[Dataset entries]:

+ + + +

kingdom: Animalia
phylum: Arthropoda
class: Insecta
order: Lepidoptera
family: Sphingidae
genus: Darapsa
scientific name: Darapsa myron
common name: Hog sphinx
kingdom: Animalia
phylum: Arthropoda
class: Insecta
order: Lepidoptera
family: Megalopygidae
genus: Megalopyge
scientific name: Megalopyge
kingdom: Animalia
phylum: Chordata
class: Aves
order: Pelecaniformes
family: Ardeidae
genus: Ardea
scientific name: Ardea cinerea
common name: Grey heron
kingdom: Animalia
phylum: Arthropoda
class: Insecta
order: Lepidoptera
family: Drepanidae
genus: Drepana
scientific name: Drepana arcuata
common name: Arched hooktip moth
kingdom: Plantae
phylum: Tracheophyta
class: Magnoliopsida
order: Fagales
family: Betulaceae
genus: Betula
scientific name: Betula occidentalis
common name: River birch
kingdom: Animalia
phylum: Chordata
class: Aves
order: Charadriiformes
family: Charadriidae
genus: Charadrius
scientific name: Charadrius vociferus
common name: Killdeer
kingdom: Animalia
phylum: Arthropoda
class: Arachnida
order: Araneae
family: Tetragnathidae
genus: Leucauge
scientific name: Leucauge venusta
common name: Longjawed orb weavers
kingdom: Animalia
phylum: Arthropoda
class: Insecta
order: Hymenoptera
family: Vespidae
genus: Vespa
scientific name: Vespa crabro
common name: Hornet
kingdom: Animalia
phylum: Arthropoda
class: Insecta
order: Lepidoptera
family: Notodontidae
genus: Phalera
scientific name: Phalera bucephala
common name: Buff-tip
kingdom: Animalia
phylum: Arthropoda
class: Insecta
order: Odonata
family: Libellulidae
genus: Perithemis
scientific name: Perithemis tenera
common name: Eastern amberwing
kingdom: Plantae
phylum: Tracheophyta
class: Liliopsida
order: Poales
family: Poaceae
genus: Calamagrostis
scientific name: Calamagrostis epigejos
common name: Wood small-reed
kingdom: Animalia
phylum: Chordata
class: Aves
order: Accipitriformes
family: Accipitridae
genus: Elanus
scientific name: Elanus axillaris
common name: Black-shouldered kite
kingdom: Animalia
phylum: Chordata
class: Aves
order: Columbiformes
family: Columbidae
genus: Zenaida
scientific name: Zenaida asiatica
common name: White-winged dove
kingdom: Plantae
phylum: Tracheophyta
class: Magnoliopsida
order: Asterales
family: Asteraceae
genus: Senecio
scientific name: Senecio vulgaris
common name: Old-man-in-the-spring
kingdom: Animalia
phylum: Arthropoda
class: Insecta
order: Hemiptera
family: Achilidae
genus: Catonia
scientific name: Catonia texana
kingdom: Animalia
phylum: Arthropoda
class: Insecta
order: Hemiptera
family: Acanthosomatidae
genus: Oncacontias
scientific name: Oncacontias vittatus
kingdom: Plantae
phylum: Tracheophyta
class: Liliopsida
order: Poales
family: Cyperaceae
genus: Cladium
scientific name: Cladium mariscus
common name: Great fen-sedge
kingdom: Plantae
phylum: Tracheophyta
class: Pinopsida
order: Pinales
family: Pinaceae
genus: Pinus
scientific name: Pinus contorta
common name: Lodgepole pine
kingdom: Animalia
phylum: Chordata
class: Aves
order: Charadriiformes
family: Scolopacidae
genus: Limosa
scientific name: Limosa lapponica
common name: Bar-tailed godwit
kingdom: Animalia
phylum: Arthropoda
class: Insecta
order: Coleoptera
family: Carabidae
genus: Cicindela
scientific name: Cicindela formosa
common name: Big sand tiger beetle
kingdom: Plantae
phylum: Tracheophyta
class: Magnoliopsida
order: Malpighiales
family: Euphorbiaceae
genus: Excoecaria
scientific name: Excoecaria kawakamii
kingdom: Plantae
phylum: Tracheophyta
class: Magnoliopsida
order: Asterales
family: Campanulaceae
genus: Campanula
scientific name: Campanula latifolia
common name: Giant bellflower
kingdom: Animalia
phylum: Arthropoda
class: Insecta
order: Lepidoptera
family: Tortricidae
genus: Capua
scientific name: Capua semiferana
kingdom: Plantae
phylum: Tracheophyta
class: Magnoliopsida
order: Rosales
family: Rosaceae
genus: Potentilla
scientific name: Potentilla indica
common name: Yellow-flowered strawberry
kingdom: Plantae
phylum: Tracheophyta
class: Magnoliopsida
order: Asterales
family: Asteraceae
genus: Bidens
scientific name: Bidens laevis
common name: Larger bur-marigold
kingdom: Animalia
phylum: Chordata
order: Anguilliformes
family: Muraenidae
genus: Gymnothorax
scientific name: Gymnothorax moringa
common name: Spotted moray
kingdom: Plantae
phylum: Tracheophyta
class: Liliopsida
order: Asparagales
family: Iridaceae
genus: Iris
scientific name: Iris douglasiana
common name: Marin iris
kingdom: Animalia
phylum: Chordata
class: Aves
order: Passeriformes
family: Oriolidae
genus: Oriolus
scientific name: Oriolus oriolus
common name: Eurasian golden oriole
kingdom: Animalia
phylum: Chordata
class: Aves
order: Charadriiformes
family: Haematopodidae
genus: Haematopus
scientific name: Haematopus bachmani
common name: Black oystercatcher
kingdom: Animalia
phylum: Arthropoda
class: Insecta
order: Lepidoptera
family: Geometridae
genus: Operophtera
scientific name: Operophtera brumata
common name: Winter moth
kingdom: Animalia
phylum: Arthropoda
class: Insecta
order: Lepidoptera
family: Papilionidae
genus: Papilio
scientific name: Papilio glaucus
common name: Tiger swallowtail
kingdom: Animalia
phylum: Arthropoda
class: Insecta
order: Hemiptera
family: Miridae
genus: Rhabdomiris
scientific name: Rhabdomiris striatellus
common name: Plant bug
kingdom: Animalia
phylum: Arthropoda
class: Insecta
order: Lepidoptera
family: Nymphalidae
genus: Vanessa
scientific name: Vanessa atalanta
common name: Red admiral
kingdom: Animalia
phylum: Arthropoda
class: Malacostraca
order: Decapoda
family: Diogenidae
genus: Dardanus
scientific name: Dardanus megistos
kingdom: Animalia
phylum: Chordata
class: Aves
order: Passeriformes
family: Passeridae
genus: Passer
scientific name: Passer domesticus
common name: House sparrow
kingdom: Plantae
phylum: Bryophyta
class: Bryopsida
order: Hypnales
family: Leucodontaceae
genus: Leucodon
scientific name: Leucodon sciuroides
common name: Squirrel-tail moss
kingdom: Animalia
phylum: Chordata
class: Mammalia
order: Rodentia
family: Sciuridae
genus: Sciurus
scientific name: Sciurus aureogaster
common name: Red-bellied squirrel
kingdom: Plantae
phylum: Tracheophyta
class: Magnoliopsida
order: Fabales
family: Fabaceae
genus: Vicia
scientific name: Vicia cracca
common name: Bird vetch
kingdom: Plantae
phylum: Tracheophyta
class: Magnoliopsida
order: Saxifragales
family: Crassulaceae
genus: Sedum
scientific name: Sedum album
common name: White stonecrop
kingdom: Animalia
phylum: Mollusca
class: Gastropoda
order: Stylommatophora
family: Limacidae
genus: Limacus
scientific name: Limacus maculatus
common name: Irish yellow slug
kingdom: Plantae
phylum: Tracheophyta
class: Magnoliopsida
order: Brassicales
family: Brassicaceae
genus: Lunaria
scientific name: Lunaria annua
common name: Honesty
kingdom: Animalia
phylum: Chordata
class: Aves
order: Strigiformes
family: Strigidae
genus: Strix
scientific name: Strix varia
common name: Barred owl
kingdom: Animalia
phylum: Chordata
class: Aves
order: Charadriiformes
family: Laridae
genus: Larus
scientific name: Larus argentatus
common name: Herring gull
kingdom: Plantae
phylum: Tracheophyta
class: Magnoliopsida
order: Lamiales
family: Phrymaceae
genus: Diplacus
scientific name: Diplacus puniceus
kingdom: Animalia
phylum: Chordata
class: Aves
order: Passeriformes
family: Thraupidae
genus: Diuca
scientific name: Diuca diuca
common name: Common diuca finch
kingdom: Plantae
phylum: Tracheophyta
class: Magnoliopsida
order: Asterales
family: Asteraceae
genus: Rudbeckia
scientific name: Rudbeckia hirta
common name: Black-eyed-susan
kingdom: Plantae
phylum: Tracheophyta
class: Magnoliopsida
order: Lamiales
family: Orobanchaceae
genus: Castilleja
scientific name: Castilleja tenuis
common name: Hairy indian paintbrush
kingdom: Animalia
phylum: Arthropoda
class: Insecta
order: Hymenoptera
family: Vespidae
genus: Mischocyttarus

+ + + +

[Given problem]: Return, word for word, every line from the start of the items through the line that contains "genus: Senecio", including that line.

[Task result]:
kingdom: Animalia
phylum: Arthropoda
class: Insecta
order: Lepidoptera
family: Sphingidae
genus: Darapsa
scientific name: Darapsa myron
common name: Hog sphinx
kingdom: Animalia
phylum: Arthropoda
class: Insecta
order: Lepidoptera
family: Megalopygidae
genus: Megalopyge
scientific name: Megalopyge
kingdom: Animalia
phylum: Chordata
class: Aves
order: Pelecaniformes
family: Ardeidae
genus: Ardea
scientific name: Ardea cinerea
common name: Grey heron
kingdom: Animalia
phylum: Arthropoda
class: Insecta
order: Lepidoptera
family: Drepanidae
genus: Drepana
scientific name: Drepana arcuata
common name: Arched hooktip moth
kingdom: Plantae
phylum: Tracheophyta
class: Magnoliopsida
order: Fagales
family: Betulaceae
genus: Betula
scientific name: Betula occidentalis
common name: River birch
kingdom: Animalia
phylum: Chordata
class: Aves
order: Charadriiformes
family: Charadriidae
genus: Charadrius
scientific name: Charadrius vociferus
common name: Killdeer
kingdom: Animalia
phylum: Arthropoda
class: Arachnida
order: Araneae
family: Tetragnathidae
genus: Leucauge
scientific name: Leucauge venusta
common name: Longjawed orb weavers
kingdom: Animalia
phylum: Arthropoda
class: Insecta
order: Hymenoptera
family: Vespidae
genus: Vespa
scientific name: Vespa crabro
common name: Hornet
kingdom: Animalia
phylum: Arthropoda
class: Insecta
order: Lepidoptera
family: Notodontidae
genus: Phalera
scientific name: Phalera bucephala
common name: Buff-tip
kingdom: Animalia
phylum: Arthropoda
class: Insecta
order: Odonata
family: Libellulidae
genus: Perithemis
scientific name: Perithemis tenera
common name: Eastern amberwing
kingdom: Plantae
phylum: Tracheophyta
class: Liliopsida
order: Poales
family: Poaceae
genus: Calamagrostis
scientific name: Calamagrostis epigejos
common name: Wood small-reed
kingdom: Animalia
phylum: Chordata
class: Aves
order: Accipitriformes
family: Accipitridae
genus: Elanus
scientific name: Elanus axillaris
common name: Black-shouldered kite
kingdom: Animalia
phylum: Chordata
class: Aves
order: Columbiformes
family: Columbidae
genus: Zenaida
scientific name: Zenaida asiatica
common name: White-winged dove
kingdom: Plantae
phylum: Tracheophyta
class: Magnoliopsida
order: Asterales
family: Asteraceae
genus: Senecio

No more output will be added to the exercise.